# start of READING PASSAGE

# HELP! My Circle Pad Cover Fell Off!



## Venn (Mar 30, 2016)

So I was just playing Hyrule Warriors Legends on my 3DS when the Circle Pad Cover randomly fell off. The joystick (or whatever it's called) still works, but now is extremely small. The bottom of the cover seems cracked, I tried putting it back on, but it just falls off again and again. 

I did some research but it wasn't really helpful. Most people said to replace the entire thing and take apart the 3DS to fix it. Some says it is better without it. Some says to glue it. 

So, I'm just sitting stumped on right to do and seeking help here.
I also read that Nintendo could repair it, but it would start at $75 or something and I am not spending that much just for a piece of rubber.

Some Info
3DS Model: Nintendo 3DS XL - Animal Crossing New Leaf Limited Edition
When Bought: Just a little after New Leaf was released.

so.. Help?


----------



## ObeseMudkipz (Mar 30, 2016)

# end of READING PASSAGE

- JOB 1 -
Answer these from the thread about the 3DS circle pad cover:
(a) Which game was being played when the cover came off?
(b) At what price did the poster read that a Nintendo repair would start?
(c) Which 3DS model does the poster own?
- JOB 2 -
Carry on the forum thread about the 3DS circle pad cover from the point where it stops.
The material beyond this point is taken from an unrelated source.

# start of DATA PROVIDED

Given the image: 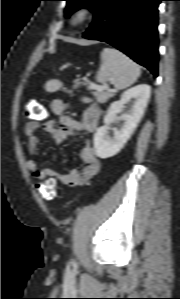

# end of DATA PROVIDED

- TASK RESULT 1 -
(a) Hyrule Warriors Legends
(b) $75 or something
(c) Nintendo 3DS XL - Animal Crossing New Leaf Limited Edition

- TASK RESULT 2 -
The rubber thing? Maybe try calling Nintendo. They might be able to replace it or something. This happened a lot when Smash came out and it even fell off for me but I like it without the cover tbh


----------



## HungryForCereal (Mar 30, 2016)

the rubber pad fell off from the circle thing on my 3ds too. im not really bothered by it coz it still works fine and doesnt feel funny or anything. it actually feels smooth tbh.


----------



## AnimalCrossingPerson (Mar 30, 2016)

Can you send or link a photo? I'm curious, lol.

But yeah, perhaps superglue is the answer. Preferably get someone to help you though because if you do a sloppy job you've messed up big times and if it goes on your hands......


----------



## Lancelot (Mar 30, 2016)

Mine fell off when smash 3ds cme out and still works perfectly fine


----------



## Venn (Mar 30, 2016)

ObeseMudkipz said:


> The rubber thing? Maybe try calling Nintendo. They might be able to replace it or something. This happened a lot when Smash came out and it even fell off for me but I like it without the cover tbh





snoozit said:


> the rubber pad fell off from the circle thing on my 3ds too. im not really bothered by it coz it still works fine and doesnt feel funny or anything. it actually feels smooth tbh.





Monkey D Luffy said:


> Mine fell off when smash 3ds cme out and still works perfectly fine



I haven't played around with it since it came off. When it fell off, I kind of just put my 3DS down and starred at it. I just went on AC again to move in a new villager and at least playing AC, it doesn't seem to be a problem.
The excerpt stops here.